• **ЗАДАНИЕ**:
Продолжите отрывок об Исповедании Досифея и Катехизисе митрополита Филарета, начав сразу после его последней фразы.

Да и сам патр. Досифей осознал и открыто признал со временем недостатки своего Исповедания и в третьем его издании (Яссы, 1690 г.) сделал в нем ряд изменений и дополнений, направленных против римо-католиков, о которых он в первоначальном своем тексте, как мы уже сказали, ничего не говорит. Так, он изменил статью 18, где развивалось учение, близкое к римскому учению о чистилище, высказался, правда косвенно, против учения о папе как главе Церкви (“смертный человек не может быть вечной главой Церкви” – ст. 10), добавил к первоначальному тексту запрещение “прибавлять или убавлять что-либо к тексту Символа веры” и т. д. Все это, несомненно, улучшает первоначальную редакцию Исповедания. Но вместе с тем превращает ее в только личный документ, так как на “Соборе” в Вифлееме был одобрен еще не исправленный его текст. Правда, восточные патриархи в 1723 г. одобрили исправленный текст, но тут же, в сопроводительном письме к англиканам, ссылаются на парижское издание Исповедания 1672 г., т.е. на еще не исправленный текст. Все это ограничивает значение Исповедания Досифея как соборного документа. А его многочисленные богословские недочеты, равно как и случайный характер его возникновения, побуждают смотреть на него более как на исторический памятник XVII в. символического содержания, нежели как на авторитетный и обязательный символический текст непреходящего значения.

…Как известно, текст Катехизиса (митр. Филарета – А.З.), изданного в 1823-1824 гг., дважды подвергался изменениям. В издании 1827-1828 гг., когда, впрочем, дело ограничилось заменой библейских и святоотеческих цитат на русском языке церковнославянскими, и 1839 г., когда были произведены более существенные изменения в тексте по настоянию обер-прокурора Протасова в сотрудничестве с митрополитом Серафимом (Глаголевским) и другими членами Св. Синода. Нужно сказать, что “исправление” Катехизиса в духе его большей латинизации и согласования с Исповеданиями Петра Могилы и Досифея не всегда было удачным. Так, в этом издании к слову “прелагаются” (о Св. Дарах) было добавлено “или пресуществляются”. Правда, вслед за тем слово “пресуществление” объясняется, со ссылкою на Исповедание Досифея, в православном духе в смысле непостижимого и действительного преложения, тем не менее, можно только жалеть о внесении в Катехизис этого чуждого православному преданию схоластического термина. Еще более неудовлетворительно для православного сознания изложено учение об искуплении в понятиях “бесконечной цены и достоинства” крестной Жертвы и “совершенного удовлетворения правосудия Божия”. Все же во всем следовать Исповеданию Петра Могилы митр. Филарет отказался и, несмотря на оказываемое на него давление, не включил в свой Катехизис встречаемого, как мы видели, в Православном Исповедании латинского учения о так называемых церковных заповедях. В общем, при всех своих недостатках, Катехизис Филарета является выдающимся по ясности изложения памятником русского богословия, но выделять его из множества других символических текстов и возводить в степень “символической книги” было бы неправильно” [18].

• **ВЫДЕРЖКИ ИЗ ДАННЫХ**:
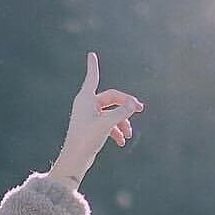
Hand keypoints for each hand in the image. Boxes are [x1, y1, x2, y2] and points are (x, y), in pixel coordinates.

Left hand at [51, 51, 144, 184]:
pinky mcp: (91, 128)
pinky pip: (107, 124)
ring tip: (129, 135)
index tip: (91, 54)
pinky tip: (121, 142)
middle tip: (140, 109)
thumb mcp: (107, 123)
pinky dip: (115, 131)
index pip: (93, 77)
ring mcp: (89, 117)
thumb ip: (122, 111)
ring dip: (122, 122)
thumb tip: (134, 103)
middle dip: (125, 105)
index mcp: (86, 98)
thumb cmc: (86, 139)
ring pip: (111, 113)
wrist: (75, 160)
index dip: (93, 66)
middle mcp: (86, 105)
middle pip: (111, 98)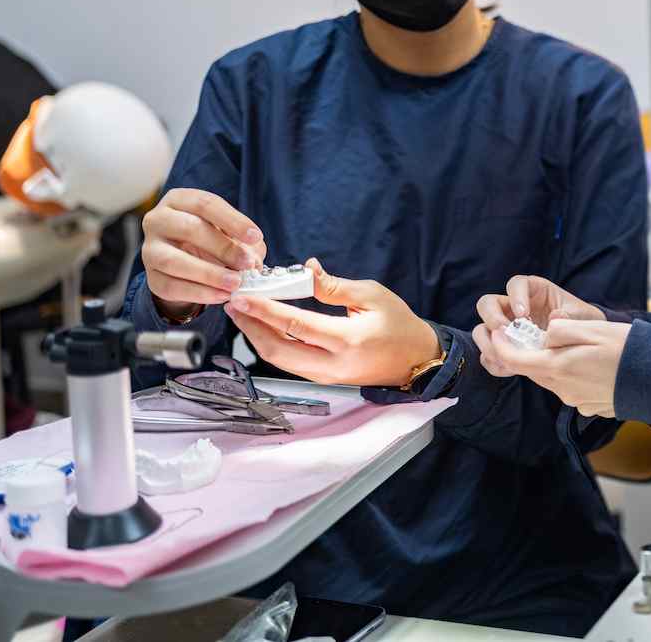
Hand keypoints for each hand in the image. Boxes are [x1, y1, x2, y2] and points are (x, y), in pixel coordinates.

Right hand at [141, 189, 265, 318]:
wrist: (184, 263)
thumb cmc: (209, 239)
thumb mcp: (228, 232)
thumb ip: (244, 241)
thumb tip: (253, 260)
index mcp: (179, 200)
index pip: (205, 204)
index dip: (233, 220)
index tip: (255, 236)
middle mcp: (158, 220)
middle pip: (190, 229)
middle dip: (223, 248)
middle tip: (247, 263)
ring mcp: (150, 249)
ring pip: (175, 261)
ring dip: (209, 274)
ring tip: (235, 283)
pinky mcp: (151, 277)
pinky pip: (172, 286)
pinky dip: (199, 293)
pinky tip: (221, 295)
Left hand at [223, 259, 440, 387]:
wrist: (416, 360)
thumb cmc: (399, 325)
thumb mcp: (372, 295)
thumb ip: (334, 286)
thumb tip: (305, 270)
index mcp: (348, 340)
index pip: (296, 325)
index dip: (265, 311)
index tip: (243, 298)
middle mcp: (333, 364)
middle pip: (278, 350)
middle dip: (251, 328)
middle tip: (234, 306)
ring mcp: (327, 376)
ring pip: (280, 361)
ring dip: (257, 337)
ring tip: (243, 315)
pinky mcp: (324, 379)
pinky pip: (290, 363)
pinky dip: (272, 345)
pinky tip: (265, 328)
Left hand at [472, 319, 629, 416]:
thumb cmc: (625, 349)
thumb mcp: (591, 328)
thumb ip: (560, 330)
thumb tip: (544, 336)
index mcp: (557, 366)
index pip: (514, 359)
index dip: (500, 344)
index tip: (498, 331)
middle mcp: (561, 388)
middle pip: (531, 369)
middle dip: (523, 352)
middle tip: (527, 333)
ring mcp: (574, 399)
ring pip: (550, 378)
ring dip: (550, 362)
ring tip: (566, 345)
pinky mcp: (587, 405)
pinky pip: (568, 386)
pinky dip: (569, 373)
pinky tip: (589, 364)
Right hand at [473, 275, 605, 377]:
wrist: (583, 344)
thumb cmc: (581, 322)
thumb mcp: (583, 316)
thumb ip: (572, 315)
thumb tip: (556, 317)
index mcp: (534, 291)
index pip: (516, 284)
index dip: (515, 296)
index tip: (523, 314)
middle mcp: (514, 307)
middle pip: (487, 303)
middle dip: (492, 318)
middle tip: (506, 334)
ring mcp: (506, 328)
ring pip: (481, 329)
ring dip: (488, 343)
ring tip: (505, 355)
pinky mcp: (505, 348)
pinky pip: (488, 354)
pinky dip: (494, 362)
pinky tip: (510, 369)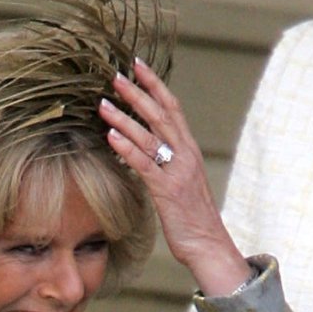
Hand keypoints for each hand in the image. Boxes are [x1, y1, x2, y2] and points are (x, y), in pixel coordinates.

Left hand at [98, 59, 249, 294]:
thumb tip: (144, 148)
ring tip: (102, 103)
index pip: (173, 108)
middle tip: (114, 76)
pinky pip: (145, 164)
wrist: (210, 246)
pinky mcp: (167, 191)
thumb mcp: (181, 182)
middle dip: (137, 93)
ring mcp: (177, 172)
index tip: (137, 65)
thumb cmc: (192, 217)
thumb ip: (166, 162)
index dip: (155, 85)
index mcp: (189, 150)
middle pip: (160, 115)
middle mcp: (186, 155)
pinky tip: (110, 136)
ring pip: (149, 137)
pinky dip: (127, 148)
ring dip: (124, 118)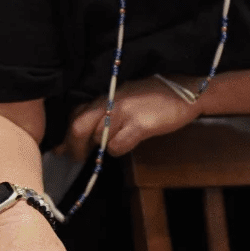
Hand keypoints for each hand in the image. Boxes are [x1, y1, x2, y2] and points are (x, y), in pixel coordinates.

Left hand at [61, 76, 199, 162]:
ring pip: (98, 138)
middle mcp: (110, 102)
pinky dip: (118, 149)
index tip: (63, 149)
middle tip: (76, 159)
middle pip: (78, 128)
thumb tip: (87, 131)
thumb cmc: (156, 95)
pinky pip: (117, 146)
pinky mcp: (139, 125)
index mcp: (105, 95)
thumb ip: (106, 109)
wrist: (186, 91)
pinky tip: (128, 143)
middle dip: (73, 147)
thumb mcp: (126, 96)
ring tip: (115, 143)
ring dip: (103, 146)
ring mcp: (124, 113)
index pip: (76, 114)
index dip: (67, 135)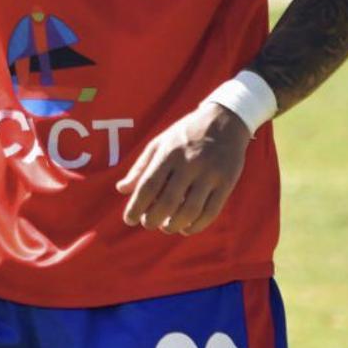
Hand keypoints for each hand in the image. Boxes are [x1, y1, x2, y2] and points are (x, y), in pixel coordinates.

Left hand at [116, 103, 249, 235]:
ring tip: (166, 226)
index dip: (136, 206)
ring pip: (190, 210)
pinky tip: (187, 228)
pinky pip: (211, 211)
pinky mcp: (227, 182)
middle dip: (153, 219)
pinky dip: (197, 225)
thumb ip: (140, 167)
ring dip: (174, 225)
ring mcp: (210, 174)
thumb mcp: (160, 142)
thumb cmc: (186, 133)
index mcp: (169, 153)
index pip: (148, 186)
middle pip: (168, 202)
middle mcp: (189, 163)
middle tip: (148, 224)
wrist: (225, 120)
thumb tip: (121, 189)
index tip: (129, 219)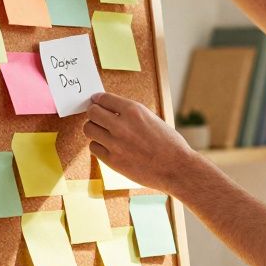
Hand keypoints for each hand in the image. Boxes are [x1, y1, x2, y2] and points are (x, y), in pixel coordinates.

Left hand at [83, 92, 198, 192]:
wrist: (176, 167)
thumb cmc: (169, 144)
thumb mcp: (152, 118)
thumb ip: (131, 114)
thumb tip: (112, 110)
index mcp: (134, 111)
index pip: (104, 98)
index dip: (97, 100)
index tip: (95, 101)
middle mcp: (122, 125)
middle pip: (92, 112)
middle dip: (93, 113)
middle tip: (97, 117)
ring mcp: (115, 143)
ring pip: (89, 129)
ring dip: (94, 129)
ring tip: (102, 132)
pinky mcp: (113, 160)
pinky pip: (93, 147)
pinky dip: (98, 145)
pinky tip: (107, 146)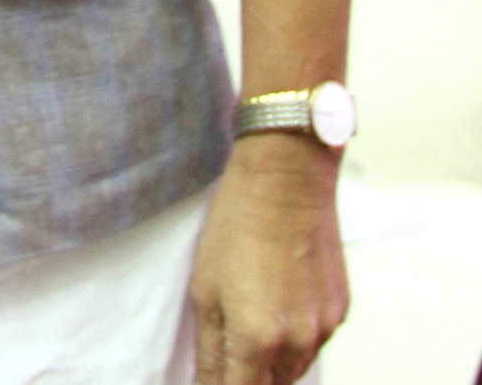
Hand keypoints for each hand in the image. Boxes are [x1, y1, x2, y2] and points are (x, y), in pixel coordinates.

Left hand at [190, 134, 347, 383]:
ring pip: (294, 371)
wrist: (286, 180)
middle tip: (226, 351)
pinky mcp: (341, 313)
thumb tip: (209, 383)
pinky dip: (295, 340)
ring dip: (271, 364)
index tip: (208, 380)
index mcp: (257, 339)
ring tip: (249, 324)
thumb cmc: (235, 226)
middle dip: (245, 378)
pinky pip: (314, 344)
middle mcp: (297, 344)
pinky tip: (277, 305)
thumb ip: (211, 349)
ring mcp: (325, 330)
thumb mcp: (205, 287)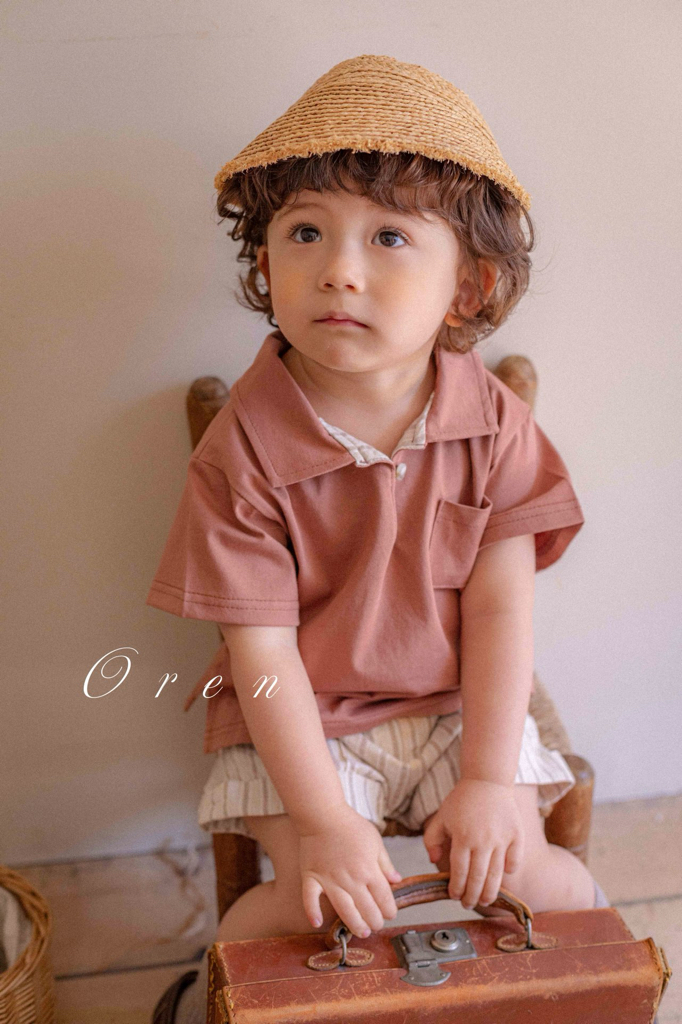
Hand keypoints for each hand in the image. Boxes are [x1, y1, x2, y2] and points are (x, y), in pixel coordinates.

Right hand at [297, 804, 401, 936]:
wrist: (323, 813)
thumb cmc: (350, 825)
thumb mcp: (375, 841)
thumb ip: (385, 863)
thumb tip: (397, 880)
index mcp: (368, 869)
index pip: (383, 898)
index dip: (390, 909)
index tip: (391, 914)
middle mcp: (350, 879)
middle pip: (366, 908)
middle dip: (375, 921)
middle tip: (376, 925)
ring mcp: (329, 879)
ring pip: (344, 910)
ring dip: (354, 924)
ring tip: (362, 932)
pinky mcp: (311, 877)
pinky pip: (310, 898)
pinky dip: (312, 912)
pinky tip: (317, 923)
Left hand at [422, 778, 523, 909]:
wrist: (487, 780)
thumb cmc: (462, 800)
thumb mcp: (441, 817)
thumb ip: (431, 839)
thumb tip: (433, 862)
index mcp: (462, 837)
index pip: (459, 872)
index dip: (456, 888)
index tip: (454, 896)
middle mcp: (482, 840)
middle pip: (478, 878)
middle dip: (471, 896)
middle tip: (467, 903)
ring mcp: (502, 838)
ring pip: (497, 875)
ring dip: (490, 892)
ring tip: (485, 901)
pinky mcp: (517, 835)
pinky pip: (515, 860)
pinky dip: (509, 871)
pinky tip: (503, 877)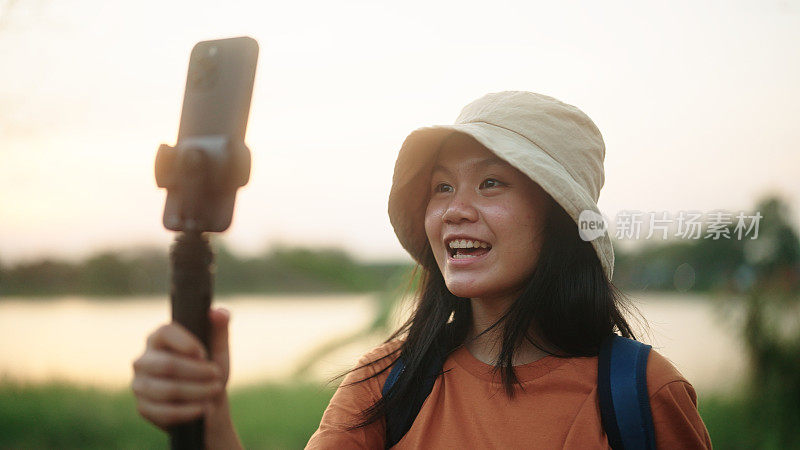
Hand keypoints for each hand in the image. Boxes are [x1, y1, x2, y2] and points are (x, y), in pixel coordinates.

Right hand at [131, 308, 231, 432]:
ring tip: (215, 391)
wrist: (207, 404)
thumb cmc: (210, 372)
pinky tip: (204, 408)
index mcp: (159, 339)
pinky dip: (189, 411)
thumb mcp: (219, 349)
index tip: (204, 353)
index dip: (186, 342)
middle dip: (198, 372)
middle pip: (168, 364)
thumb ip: (220, 328)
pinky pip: (164, 411)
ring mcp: (140, 384)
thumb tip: (218, 312)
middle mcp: (144, 360)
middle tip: (218, 376)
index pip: (165, 332)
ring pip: (167, 389)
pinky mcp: (144, 408)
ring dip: (197, 392)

• **ОТВЕТ**:
Как видим, вероучительная авторитетность так называемых символических книг, на которые пытается опереться архим. Рафаил, мягко говоря, далеко не безусловна. И уж тем более их нельзя признать ни “маяками Православия”, ни “отражением принципа согласия Отцов”.

В результате в богословском арсенале архим. Рафаила остается только один авторитетный источник – блаженный Августин. Действительно, в творениях этого Отца Церкви встречаются мнения и о том, что духовное пространство Ветхого Завета ограничено только древним Израилем и библейскими патриархами, и о том, что из ада Христос вывел только “ветхозаветных праведников” именно в этом ограничительном смысле, и о том, что некрещеные младенцы не могут быть спасены. Но можно ли утверждать, как это делает архим. Рафаил, что именно блаж. Августин является выразителем учения Церкви по перечисленным вопросам, если ни до него, ни после него вплоть до XVII столетия, т.е. до времени сильнейших латинских влияний на православное “школьное” богословие, ни один православный Отец, ни один православный богослов этих взглядов не разделял [19]? Тем более что и для самого блаж. Августина эти воззрения не были окончательными, – во многих случаях он не отвергает и более оптимистического взгляда. Лишь позднее, в рамках католического богословия, августинизм был приведен в строгую систему понятий с искусственным выхолащиванием всего того, что в эту систему не вписывалось. Именно в такой окатоличенной интерпретации вышеуказанные мнения проникли и в так называемые символические книги, о которых говорилось выше. Впервые же все отстаиваемые архим. Рафаилом положения в своем логически законченном и вполне узнаваемом виде встречаются лишь в XIII веке в “Сумме теологии” Фомы Аквинского [20].

Из этого совсем не следует, что мы должны безотлагательно обвинить архим. Рафаила в модернизме и причислить его к еретикам. Нет. В соответствии с православным принципом богословской свободы (“в главном единство, во второстепенном свобода и во всем любовь” [21]) – архим. Рафаил имеет законное, с канонической точки зрения, право придерживаться полюбившегося ему частного мнения, если оно прямо не противоречит догматическим определениям Вселенских Соборов. Только вот выдавать, вопреки очевидности, свое (в данном случае католическое) мнение за учение Православной Церкви он никакого права не имеет. В противном случае его частное мнение может быть расценено не только как частное заблуждение, но и как упорство воли, как сознательное противление истине.

* * *

Теперь приступим, наконец, к последовательному разбору претензий архим. Рафаила к А.И. Осипову.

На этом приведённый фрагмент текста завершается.